Chaim Dukerker, un entraîneur de Hadera invité à diriger des séances d'entraînement au camp, en a retenu un moment particulier. « Nous avions un match à Nof HaGalil », se souvient-il. « Un garçon arabe a fait une passe à un garçon juif qui a marqué, et ils ont couru l'un vers l'autre et se sont enlacés. Pour moi, ce moment raconte toute l'histoire ». Dukerker ajoute : « Nous avons fait l'inscription pour les chambres. Naturellement, dans les arrangements de couchage, il n'y avait pas de chambres partagées pour les Arabes et les Juifs, mais une séparation complète. Mais voir comment chaque côté vient dans la chambre de l'autre, et qu'ils s'assoient ensemble, parlent, jouent et passent la soirée – cela réchauffe le cœur. C'est une coopération incroyable, qui, je l'espère, se répandra dans d'autres domaines de la vie ».

« Un petit pas pour l'espoir »

Wassim Nasser, entraîneur de Tur'an et directeur de l'association sportive de Tur'an, qui fait également partie du camp, le considère comme une expérience formatrice. « Le lien entre les enfants et entre les professionnels juifs et arabes venus instruire était parfait.

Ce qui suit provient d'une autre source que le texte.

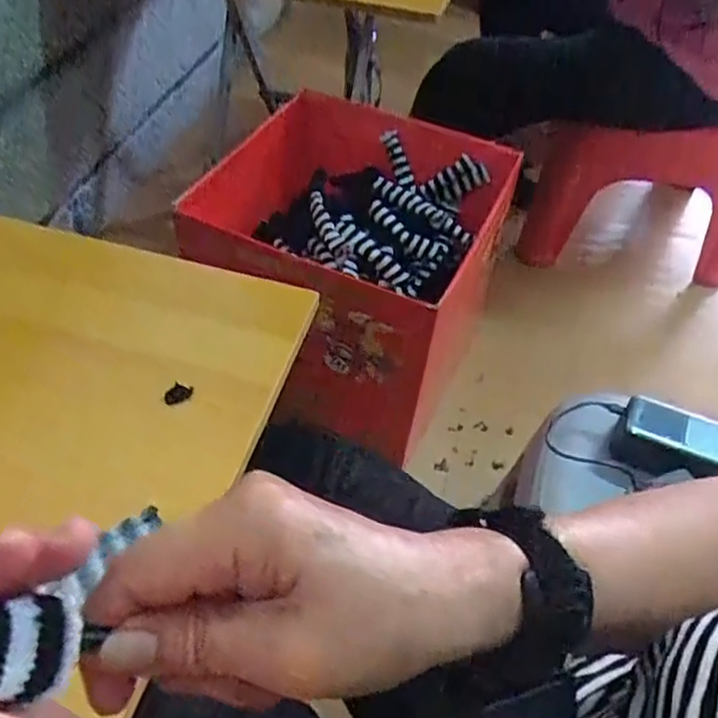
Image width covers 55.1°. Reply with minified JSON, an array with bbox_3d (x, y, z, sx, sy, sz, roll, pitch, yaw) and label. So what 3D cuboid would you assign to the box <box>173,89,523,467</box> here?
[{"bbox_3d":[0.006,-0.142,1.016,0.339,0.281,0.425,21,51,14],"label":"box"}]

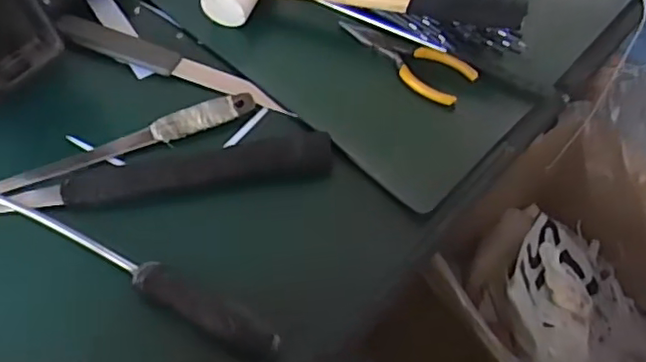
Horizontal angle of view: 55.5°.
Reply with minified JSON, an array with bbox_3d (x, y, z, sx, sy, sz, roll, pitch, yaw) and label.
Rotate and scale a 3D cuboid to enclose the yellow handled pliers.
[{"bbox_3d":[0.065,-0.105,0.507,0.123,0.008,0.043,36,65,20],"label":"yellow handled pliers"}]

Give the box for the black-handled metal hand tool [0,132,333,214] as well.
[{"bbox_3d":[-0.128,-0.003,0.440,0.267,0.027,0.032,-7,59,-3],"label":"black-handled metal hand tool"}]

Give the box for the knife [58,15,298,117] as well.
[{"bbox_3d":[-0.123,-0.097,0.508,0.219,0.011,0.027,20,61,12],"label":"knife"}]

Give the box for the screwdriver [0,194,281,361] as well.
[{"bbox_3d":[-0.141,0.056,0.411,0.253,0.028,0.024,24,62,15],"label":"screwdriver"}]

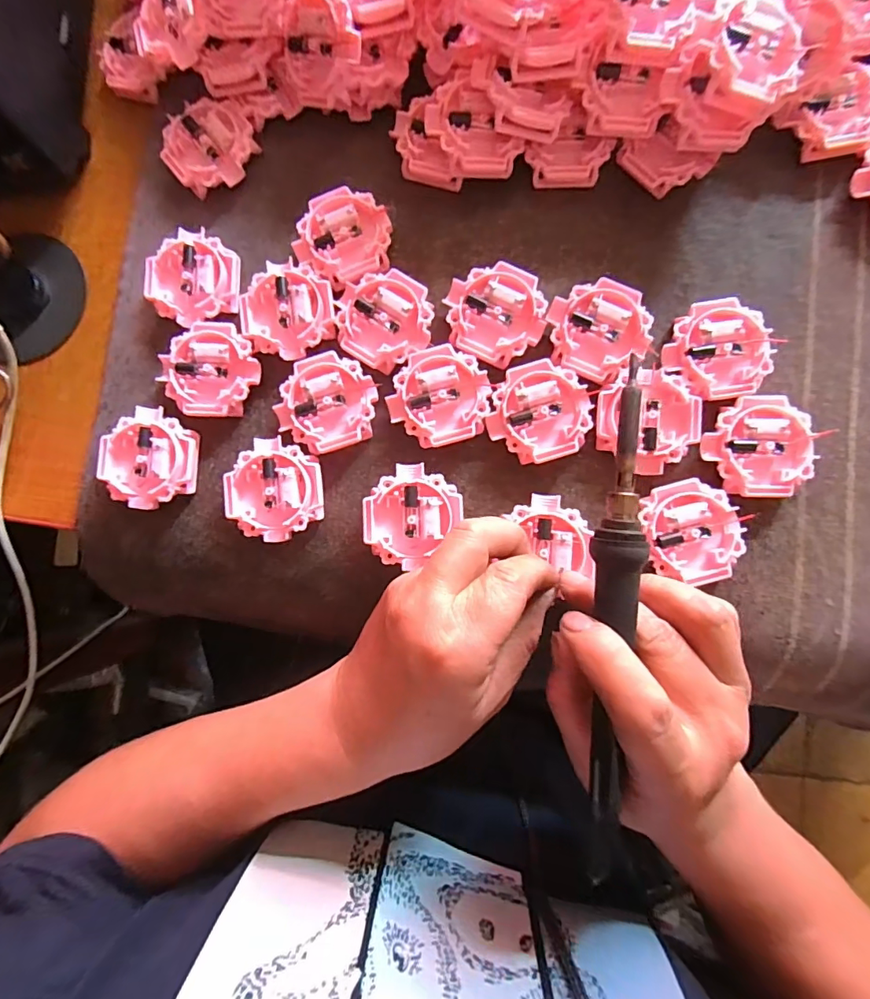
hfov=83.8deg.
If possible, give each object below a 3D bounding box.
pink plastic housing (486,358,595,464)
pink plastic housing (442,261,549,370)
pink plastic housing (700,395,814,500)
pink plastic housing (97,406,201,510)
[{"bbox_3d":[0.056,-0.047,0.262,0.054,0.015,0.051,0,85,4],"label":"pink plastic housing"},{"bbox_3d":[0.034,-0.100,0.269,0.052,0.017,0.052,0,85,4],"label":"pink plastic housing"},{"bbox_3d":[0.170,-0.027,0.256,0.052,0.017,0.051,0,85,4],"label":"pink plastic housing"},{"bbox_3d":[-0.159,-0.023,0.271,0.049,0.015,0.054,5,85,4],"label":"pink plastic housing"}]

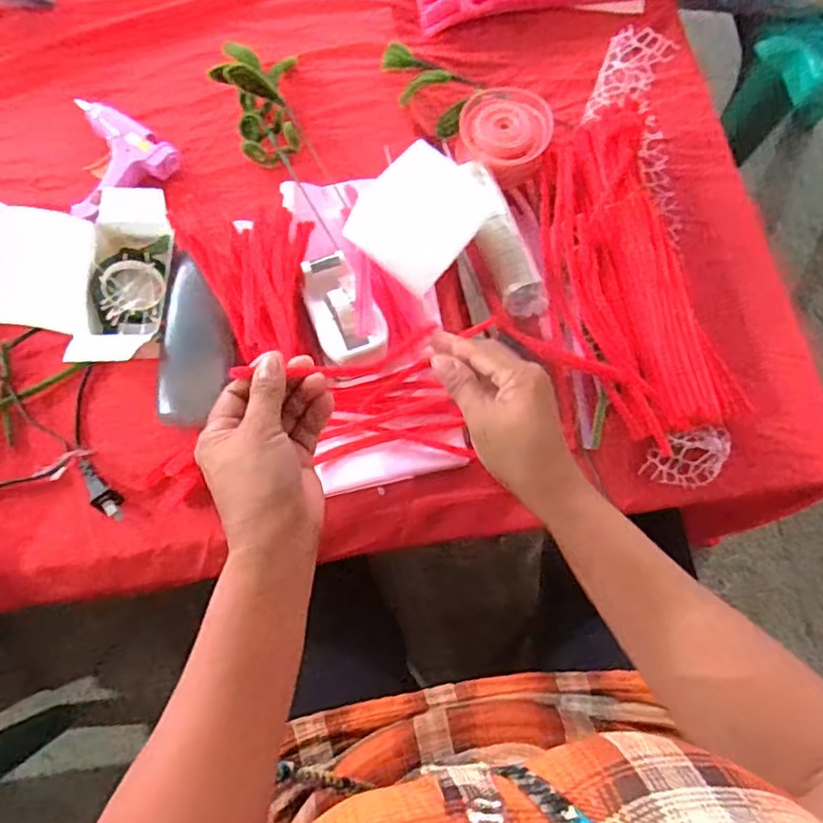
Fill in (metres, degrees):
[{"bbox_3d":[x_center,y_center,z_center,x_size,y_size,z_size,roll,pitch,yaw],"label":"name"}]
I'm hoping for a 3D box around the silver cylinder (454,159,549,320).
[{"bbox_3d":[0.078,-0.156,0.558,0.036,0.030,0.151,-18,74,-8],"label":"silver cylinder"}]

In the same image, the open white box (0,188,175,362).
[{"bbox_3d":[-0.268,-0.112,0.507,0.135,0.072,0.162,2,72,-2],"label":"open white box"}]

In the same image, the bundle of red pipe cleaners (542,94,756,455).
[{"bbox_3d":[0.185,-0.119,0.540,0.122,0.055,0.296,-13,73,-6],"label":"bundle of red pipe cleaners"}]

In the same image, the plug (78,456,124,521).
[{"bbox_3d":[-0.237,0.057,0.474,0.015,0.022,0.054,-40,78,-14],"label":"plug"}]

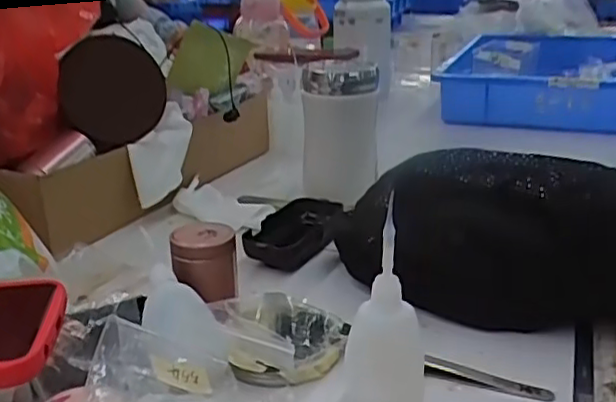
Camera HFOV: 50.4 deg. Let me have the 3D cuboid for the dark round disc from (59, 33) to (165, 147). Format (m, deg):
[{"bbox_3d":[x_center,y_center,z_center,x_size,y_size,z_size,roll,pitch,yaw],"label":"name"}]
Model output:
[{"bbox_3d":[-0.186,-0.104,0.618,0.101,0.096,0.014,1,22,2],"label":"dark round disc"}]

Nous avons appris une culture différente, et eux aussi. À la fin, nous voulons tous jouer ensemble, manger ensemble, boire ensemble et vivre ensemble, et il s'avère que c'est possible. Nous ne réparerons pas le monde, mais c'est un petit pas qui donnera de l'espoir. Pour nous, parce que la violence dans le secteur fait rage, nous avons montré à nos enfants que c'est possible autrement. Les voir monter ensemble, côte à côte, lors de notre visite à Sammy Ofer, a été un moment très émouvant ».

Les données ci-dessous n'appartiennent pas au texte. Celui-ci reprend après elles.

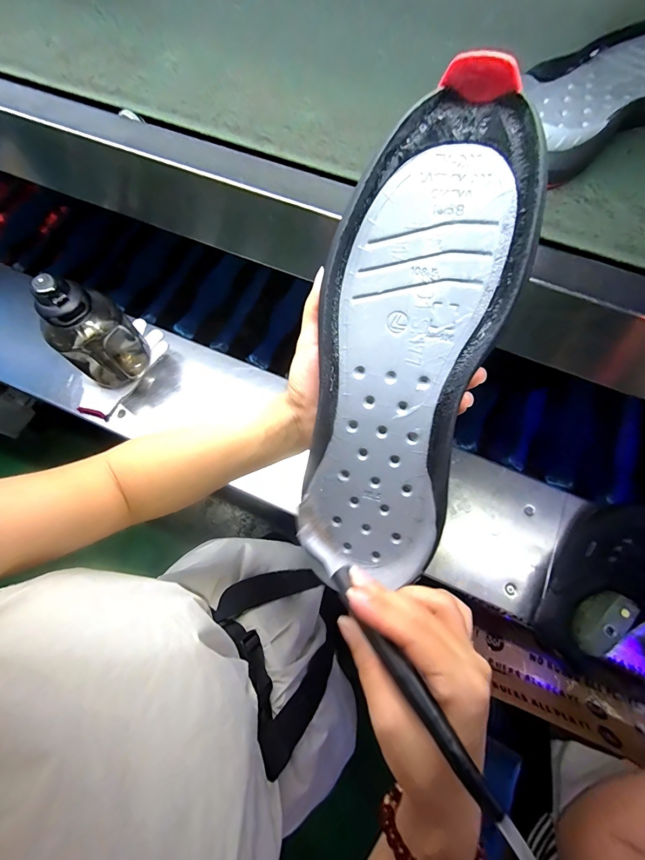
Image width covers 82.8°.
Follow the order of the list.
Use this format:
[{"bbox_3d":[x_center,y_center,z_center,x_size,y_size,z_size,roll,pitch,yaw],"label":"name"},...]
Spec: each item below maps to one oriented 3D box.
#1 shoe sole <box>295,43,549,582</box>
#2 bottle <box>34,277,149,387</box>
[{"bbox_3d":[0.045,-0.035,0.227,0.104,0.036,0.291,13,105,6],"label":"shoe sole"},{"bbox_3d":[-0.366,-0.158,0.578,0.114,0.188,0.096,-36,73,-11],"label":"bottle"}]

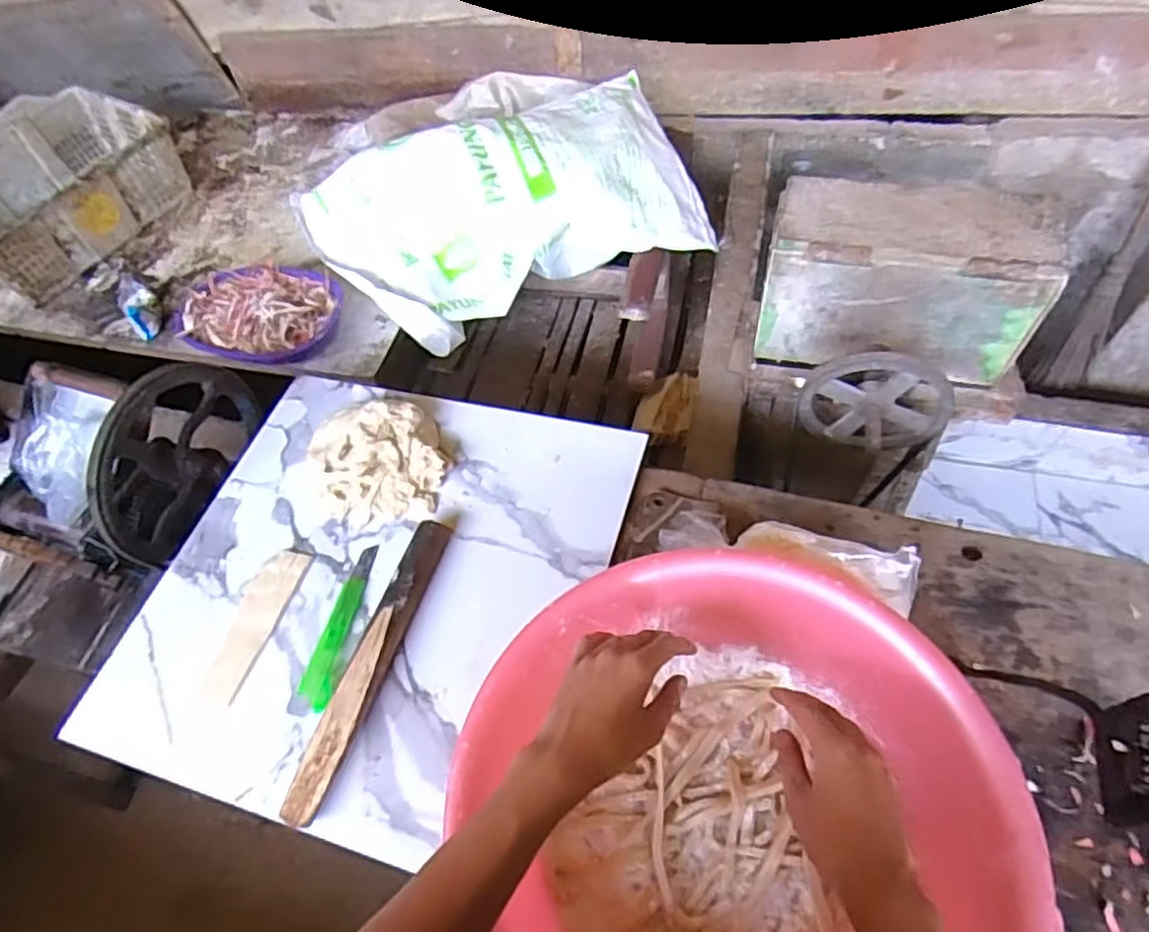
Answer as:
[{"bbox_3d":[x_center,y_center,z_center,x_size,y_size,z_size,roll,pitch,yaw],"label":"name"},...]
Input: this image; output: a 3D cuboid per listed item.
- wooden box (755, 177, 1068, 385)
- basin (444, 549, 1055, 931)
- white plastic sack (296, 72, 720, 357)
[{"bbox_3d":[0.455,-0.260,0.992,0.362,0.227,0.122,10,59,11],"label":"wooden box"},{"bbox_3d":[0.117,0.277,0.555,0.388,0.118,0.396,-2,57,3],"label":"basin"},{"bbox_3d":[-0.127,-0.479,1.290,0.690,0.230,0.423,-22,58,-10],"label":"white plastic sack"}]

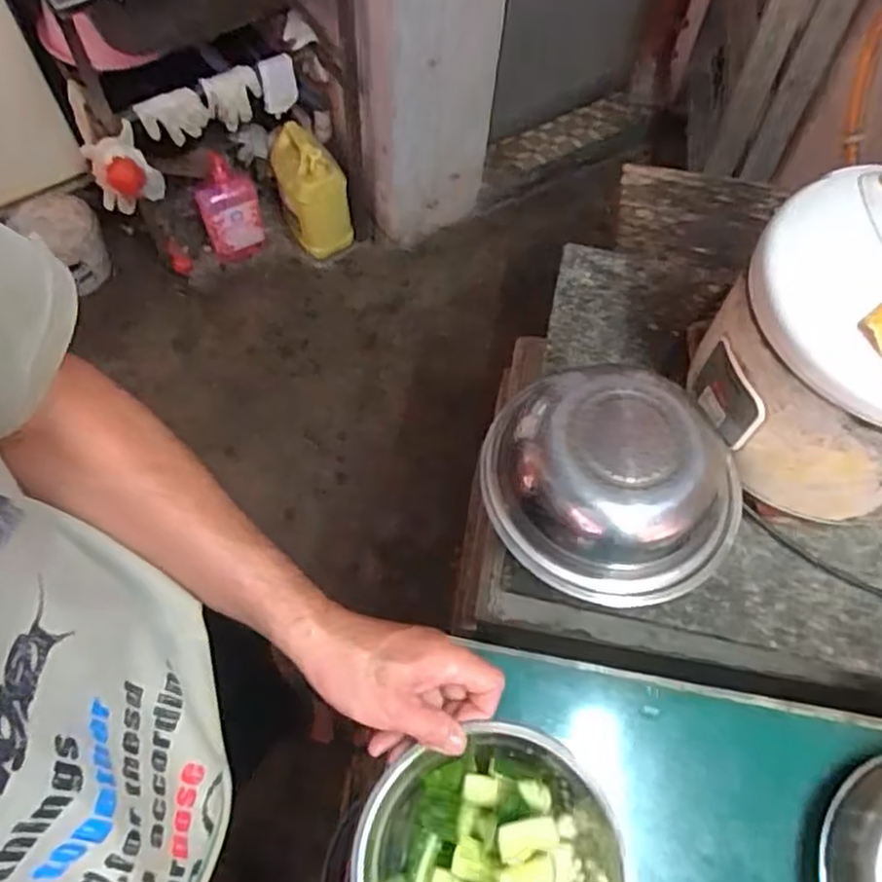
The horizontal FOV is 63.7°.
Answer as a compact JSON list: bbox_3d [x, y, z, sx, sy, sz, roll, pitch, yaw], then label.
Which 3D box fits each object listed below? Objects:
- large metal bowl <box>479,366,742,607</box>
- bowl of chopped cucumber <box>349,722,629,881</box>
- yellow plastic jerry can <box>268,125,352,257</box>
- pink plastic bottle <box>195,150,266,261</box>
[{"bbox_3d":[0.151,0.031,0.606,0.207,0.081,0.195,1,64,-2],"label":"large metal bowl"},{"bbox_3d":[0.031,0.271,0.445,0.163,0.067,0.153,1,64,-2],"label":"bowl of chopped cucumber"},{"bbox_3d":[-0.303,-0.572,1.695,0.162,0.309,0.129,-8,64,-7],"label":"yellow plastic jerry can"},{"bbox_3d":[-0.503,-0.553,1.691,0.137,0.254,0.083,-18,66,-11],"label":"pink plastic bottle"}]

Peleg Madmoni Yazdi, 12 ans, de Pardes Hanna, décrit : « Quand nous sommes arrivés au camp, c'était difficile de communiquer, mais parce que nous avons appris l'arabe là-bas et que les enfants arabes ont appris un peu d'hébreu, c'est devenu plus facile de jour en jour. J'apprends aussi l'arabe à l'école, donc je l'ai utilisé. Parce que tout le monde aime le football, c'était facile pour nous de communiquer, car c'est un jeu que tout le monde connaît. J'ai appris dans ce camp qu'il est possible et nécessaire de s'entendre. Des relations étroites se sont formées et c'était amusant. Personne n'a regardé l'autre à aucun moment avec suspicion ou comme quelqu'un de différent. Nous sommes juste venus pour nous amuser ».